Filter the material below, keeping only the lines that contain the string "filled", and copy each of those lines in full.

• [PROVIDED MATERIAL]:

=====

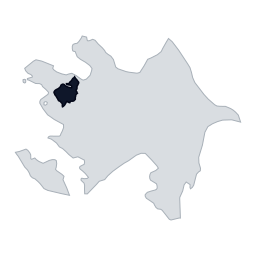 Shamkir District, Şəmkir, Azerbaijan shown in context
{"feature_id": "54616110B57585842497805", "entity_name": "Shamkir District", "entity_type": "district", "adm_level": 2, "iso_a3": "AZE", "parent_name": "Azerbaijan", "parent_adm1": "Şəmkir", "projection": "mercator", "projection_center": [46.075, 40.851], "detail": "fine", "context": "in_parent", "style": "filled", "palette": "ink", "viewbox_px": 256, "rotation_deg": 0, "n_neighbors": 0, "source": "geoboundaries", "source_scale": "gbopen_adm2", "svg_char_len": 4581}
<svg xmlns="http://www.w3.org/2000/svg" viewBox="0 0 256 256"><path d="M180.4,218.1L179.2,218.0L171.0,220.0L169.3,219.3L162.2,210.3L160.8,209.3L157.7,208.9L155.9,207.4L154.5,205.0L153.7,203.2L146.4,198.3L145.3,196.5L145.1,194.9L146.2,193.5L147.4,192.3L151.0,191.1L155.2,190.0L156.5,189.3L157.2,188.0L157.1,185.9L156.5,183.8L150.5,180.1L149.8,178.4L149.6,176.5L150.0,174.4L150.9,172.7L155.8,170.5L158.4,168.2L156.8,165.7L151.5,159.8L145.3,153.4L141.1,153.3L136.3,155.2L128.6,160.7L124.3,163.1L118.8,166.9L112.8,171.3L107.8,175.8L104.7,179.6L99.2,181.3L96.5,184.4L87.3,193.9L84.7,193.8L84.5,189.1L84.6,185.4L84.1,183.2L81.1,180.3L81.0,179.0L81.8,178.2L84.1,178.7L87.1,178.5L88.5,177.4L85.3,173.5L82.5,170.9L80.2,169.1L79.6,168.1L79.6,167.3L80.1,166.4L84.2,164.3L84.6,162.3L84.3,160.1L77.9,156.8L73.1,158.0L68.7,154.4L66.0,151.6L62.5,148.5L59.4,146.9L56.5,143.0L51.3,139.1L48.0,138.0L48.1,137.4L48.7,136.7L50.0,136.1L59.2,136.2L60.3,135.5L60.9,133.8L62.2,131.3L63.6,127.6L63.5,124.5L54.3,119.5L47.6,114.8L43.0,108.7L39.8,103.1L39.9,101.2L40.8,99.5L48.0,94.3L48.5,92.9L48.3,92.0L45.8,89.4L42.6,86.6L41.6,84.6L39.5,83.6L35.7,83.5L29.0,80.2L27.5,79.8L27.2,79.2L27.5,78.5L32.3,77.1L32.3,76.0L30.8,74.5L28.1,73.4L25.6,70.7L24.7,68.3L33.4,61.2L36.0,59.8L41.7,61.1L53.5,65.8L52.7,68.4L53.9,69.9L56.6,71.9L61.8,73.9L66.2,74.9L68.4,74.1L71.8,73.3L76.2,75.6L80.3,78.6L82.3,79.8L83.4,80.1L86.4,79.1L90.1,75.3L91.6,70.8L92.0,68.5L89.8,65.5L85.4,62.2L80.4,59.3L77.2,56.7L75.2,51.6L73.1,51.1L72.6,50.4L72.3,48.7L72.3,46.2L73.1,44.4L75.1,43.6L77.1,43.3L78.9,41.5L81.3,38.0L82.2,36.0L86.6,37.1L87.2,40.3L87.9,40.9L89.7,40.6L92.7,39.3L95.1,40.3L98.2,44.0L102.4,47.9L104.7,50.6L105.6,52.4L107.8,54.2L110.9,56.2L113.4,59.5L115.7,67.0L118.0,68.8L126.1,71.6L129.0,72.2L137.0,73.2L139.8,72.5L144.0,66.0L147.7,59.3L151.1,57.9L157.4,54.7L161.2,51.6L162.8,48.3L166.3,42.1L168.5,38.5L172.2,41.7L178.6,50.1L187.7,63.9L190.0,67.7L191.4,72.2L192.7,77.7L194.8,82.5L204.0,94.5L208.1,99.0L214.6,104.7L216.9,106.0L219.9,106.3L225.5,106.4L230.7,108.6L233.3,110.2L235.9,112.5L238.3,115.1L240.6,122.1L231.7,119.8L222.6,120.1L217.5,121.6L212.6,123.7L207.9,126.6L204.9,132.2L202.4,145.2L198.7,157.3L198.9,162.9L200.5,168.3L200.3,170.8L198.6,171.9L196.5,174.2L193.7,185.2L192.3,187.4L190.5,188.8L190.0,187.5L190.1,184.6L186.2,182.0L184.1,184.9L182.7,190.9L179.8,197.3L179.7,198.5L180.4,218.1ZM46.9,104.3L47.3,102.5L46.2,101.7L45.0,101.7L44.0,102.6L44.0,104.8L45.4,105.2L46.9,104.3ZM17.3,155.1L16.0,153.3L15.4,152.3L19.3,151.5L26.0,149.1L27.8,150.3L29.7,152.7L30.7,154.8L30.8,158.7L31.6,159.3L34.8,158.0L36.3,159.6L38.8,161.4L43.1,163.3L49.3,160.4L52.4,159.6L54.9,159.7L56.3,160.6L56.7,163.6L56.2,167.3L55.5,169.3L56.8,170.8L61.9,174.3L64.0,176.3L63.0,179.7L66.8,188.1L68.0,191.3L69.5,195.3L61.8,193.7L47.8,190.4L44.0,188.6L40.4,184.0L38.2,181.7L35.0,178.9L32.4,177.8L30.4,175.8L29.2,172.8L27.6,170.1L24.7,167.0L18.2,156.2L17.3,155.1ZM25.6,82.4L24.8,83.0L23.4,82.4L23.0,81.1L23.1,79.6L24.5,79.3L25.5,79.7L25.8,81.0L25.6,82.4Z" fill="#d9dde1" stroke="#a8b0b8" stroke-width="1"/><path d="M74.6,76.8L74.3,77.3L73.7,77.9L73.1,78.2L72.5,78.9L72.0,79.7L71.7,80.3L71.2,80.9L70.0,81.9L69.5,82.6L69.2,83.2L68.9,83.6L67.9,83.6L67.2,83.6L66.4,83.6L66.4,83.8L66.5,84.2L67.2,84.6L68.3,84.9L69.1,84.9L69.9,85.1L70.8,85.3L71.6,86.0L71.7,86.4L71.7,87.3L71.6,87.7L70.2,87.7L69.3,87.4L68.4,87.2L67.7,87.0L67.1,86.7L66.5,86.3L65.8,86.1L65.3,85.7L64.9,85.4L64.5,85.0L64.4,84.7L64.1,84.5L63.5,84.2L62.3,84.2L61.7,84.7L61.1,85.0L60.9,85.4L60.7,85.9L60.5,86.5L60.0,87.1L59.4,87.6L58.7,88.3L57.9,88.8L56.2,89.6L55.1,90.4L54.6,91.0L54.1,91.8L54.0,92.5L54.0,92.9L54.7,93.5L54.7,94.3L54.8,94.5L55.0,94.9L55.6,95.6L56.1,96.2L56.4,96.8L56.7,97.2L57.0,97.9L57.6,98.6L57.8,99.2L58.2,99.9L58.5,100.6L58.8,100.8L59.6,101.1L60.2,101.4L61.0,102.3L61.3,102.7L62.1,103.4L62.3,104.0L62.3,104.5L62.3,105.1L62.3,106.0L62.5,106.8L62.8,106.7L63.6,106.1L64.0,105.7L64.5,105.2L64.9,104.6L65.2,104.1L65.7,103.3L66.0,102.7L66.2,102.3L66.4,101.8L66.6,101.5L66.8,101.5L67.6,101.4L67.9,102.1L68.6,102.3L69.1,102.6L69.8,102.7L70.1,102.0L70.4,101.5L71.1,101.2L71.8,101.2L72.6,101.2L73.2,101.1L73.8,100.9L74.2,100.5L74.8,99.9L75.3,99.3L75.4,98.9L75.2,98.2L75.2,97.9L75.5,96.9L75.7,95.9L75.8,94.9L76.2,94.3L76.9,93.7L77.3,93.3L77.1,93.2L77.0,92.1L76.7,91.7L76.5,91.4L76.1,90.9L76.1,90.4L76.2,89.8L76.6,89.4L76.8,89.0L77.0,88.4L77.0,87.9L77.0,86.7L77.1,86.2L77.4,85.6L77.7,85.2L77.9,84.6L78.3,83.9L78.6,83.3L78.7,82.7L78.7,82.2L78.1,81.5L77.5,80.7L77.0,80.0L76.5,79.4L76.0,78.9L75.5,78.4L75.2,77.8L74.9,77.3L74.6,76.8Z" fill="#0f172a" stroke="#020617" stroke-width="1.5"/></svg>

=====

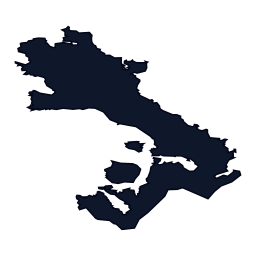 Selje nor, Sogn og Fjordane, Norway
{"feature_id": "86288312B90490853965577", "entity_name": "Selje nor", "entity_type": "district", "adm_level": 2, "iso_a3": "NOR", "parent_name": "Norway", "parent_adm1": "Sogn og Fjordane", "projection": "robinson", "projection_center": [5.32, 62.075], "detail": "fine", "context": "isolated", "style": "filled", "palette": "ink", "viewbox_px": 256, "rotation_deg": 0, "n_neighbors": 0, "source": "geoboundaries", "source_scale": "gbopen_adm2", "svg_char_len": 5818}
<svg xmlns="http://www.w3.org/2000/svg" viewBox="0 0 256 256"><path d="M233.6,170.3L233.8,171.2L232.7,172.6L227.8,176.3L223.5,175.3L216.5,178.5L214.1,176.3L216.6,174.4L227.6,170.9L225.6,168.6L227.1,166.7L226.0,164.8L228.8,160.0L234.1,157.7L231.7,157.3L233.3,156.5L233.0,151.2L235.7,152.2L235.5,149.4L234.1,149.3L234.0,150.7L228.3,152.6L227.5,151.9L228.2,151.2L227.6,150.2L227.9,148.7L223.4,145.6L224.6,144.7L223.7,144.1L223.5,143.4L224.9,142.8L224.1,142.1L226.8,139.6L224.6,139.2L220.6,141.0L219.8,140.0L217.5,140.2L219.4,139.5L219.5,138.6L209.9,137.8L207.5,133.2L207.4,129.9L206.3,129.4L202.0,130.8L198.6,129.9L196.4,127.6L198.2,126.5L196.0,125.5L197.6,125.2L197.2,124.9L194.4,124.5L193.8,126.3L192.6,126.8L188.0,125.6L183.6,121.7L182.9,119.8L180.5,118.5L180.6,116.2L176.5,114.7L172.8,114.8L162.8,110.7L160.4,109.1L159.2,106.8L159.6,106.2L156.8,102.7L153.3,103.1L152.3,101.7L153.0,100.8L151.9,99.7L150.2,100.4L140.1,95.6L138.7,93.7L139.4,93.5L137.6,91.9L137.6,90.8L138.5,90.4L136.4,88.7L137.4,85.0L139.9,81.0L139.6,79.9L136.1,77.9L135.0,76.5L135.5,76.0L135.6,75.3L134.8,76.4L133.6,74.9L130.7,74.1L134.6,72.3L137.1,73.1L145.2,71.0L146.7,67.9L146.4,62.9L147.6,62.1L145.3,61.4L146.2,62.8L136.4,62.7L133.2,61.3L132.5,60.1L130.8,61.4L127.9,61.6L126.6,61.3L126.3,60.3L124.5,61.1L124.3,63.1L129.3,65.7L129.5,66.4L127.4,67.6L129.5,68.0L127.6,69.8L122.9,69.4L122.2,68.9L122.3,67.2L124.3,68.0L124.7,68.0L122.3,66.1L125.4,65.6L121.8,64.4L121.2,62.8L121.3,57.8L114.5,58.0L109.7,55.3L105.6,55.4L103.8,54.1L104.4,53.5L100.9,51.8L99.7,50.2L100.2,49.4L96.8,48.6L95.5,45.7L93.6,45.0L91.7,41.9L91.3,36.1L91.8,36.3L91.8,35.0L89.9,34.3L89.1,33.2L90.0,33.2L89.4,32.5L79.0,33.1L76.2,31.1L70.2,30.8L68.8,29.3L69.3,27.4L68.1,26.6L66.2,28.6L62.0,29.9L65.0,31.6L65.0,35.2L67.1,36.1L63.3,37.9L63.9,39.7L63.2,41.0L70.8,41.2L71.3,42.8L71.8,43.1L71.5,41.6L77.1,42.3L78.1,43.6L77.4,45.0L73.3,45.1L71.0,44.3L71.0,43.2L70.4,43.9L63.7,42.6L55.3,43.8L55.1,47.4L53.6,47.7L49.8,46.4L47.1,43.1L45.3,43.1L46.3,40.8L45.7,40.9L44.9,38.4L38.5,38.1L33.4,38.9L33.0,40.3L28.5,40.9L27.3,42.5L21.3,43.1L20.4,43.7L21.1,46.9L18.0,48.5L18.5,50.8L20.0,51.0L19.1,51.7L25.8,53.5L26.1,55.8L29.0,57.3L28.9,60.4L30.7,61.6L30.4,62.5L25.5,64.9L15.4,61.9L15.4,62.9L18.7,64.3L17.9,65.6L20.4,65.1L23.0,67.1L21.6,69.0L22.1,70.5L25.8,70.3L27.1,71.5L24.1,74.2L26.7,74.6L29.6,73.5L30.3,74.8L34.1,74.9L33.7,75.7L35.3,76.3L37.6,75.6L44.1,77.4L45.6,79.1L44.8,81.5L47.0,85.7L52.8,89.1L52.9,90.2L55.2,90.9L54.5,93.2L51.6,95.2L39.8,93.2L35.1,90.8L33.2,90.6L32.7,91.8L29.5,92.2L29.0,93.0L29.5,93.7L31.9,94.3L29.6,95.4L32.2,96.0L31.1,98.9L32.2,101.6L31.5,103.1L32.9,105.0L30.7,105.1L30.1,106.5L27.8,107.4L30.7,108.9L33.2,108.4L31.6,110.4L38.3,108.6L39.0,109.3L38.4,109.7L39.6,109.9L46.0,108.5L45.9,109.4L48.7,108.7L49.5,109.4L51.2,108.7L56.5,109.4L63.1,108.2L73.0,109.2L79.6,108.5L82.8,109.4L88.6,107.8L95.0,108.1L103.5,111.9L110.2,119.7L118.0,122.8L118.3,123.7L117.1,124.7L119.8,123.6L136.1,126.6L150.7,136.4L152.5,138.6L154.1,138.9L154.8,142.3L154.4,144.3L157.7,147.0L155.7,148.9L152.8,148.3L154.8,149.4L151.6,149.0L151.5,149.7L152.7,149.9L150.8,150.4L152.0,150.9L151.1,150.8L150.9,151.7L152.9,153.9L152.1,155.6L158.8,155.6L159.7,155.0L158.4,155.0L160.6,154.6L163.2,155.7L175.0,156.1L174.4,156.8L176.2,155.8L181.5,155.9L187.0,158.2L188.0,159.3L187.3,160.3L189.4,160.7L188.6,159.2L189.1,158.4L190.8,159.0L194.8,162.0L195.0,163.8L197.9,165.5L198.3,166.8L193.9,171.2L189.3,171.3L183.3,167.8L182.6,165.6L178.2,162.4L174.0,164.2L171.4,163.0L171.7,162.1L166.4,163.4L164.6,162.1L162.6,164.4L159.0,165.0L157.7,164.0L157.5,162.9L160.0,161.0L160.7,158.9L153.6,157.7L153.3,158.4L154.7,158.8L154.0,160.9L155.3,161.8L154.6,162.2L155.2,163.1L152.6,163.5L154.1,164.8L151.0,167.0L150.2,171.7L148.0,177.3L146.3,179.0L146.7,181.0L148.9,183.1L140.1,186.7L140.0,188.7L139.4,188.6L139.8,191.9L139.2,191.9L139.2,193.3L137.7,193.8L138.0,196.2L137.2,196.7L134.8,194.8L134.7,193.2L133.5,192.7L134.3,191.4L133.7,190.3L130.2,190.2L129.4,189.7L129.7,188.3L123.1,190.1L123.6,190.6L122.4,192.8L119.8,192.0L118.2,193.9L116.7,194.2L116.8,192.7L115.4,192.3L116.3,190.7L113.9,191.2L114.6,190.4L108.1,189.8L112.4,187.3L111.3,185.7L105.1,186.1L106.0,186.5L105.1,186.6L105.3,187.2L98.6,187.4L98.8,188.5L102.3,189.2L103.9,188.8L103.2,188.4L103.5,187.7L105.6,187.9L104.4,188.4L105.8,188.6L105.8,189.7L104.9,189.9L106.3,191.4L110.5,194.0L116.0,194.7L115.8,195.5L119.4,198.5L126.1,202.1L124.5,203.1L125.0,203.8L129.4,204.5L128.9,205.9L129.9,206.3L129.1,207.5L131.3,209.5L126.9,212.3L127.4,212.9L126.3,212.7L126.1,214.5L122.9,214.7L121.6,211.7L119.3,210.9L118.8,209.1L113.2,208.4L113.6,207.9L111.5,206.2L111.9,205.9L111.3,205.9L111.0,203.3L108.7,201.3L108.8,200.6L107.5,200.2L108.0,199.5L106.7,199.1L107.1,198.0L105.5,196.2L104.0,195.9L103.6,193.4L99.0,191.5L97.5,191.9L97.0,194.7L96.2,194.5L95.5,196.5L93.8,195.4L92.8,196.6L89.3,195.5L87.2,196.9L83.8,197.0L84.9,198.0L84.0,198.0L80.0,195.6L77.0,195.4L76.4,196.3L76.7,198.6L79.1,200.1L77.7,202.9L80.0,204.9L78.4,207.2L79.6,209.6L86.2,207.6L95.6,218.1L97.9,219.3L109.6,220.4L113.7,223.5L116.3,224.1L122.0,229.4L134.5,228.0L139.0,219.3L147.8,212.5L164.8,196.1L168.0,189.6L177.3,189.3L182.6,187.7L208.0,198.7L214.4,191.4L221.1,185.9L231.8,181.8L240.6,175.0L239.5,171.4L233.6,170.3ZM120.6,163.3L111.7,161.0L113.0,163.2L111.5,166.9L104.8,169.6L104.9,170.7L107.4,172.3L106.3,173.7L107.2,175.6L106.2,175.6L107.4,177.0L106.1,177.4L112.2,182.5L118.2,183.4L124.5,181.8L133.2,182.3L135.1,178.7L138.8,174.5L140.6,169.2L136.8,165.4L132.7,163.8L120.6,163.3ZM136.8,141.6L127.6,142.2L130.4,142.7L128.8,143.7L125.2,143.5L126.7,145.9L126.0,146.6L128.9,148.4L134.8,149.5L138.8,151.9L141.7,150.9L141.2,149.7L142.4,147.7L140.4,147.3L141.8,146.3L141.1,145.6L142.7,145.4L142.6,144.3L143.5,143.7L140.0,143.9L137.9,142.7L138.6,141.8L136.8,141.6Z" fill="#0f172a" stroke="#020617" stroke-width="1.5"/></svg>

=====

• [COMPLETE ANSWER]:
{"feature_id": "54616110B57585842497805", "entity_name": "Shamkir District", "entity_type": "district", "adm_level": 2, "iso_a3": "AZE", "parent_name": "Azerbaijan", "parent_adm1": "Şəmkir", "projection": "mercator", "projection_center": [46.075, 40.851], "detail": "fine", "context": "in_parent", "style": "filled", "palette": "ink", "viewbox_px": 256, "rotation_deg": 0, "n_neighbors": 0, "source": "geoboundaries", "source_scale": "gbopen_adm2", "svg_char_len": 4581}
{"feature_id": "86288312B90490853965577", "entity_name": "Selje nor", "entity_type": "district", "adm_level": 2, "iso_a3": "NOR", "parent_name": "Norway", "parent_adm1": "Sogn og Fjordane", "projection": "robinson", "projection_center": [5.32, 62.075], "detail": "fine", "context": "isolated", "style": "filled", "palette": "ink", "viewbox_px": 256, "rotation_deg": 0, "n_neighbors": 0, "source": "geoboundaries", "source_scale": "gbopen_adm2", "svg_char_len": 5818}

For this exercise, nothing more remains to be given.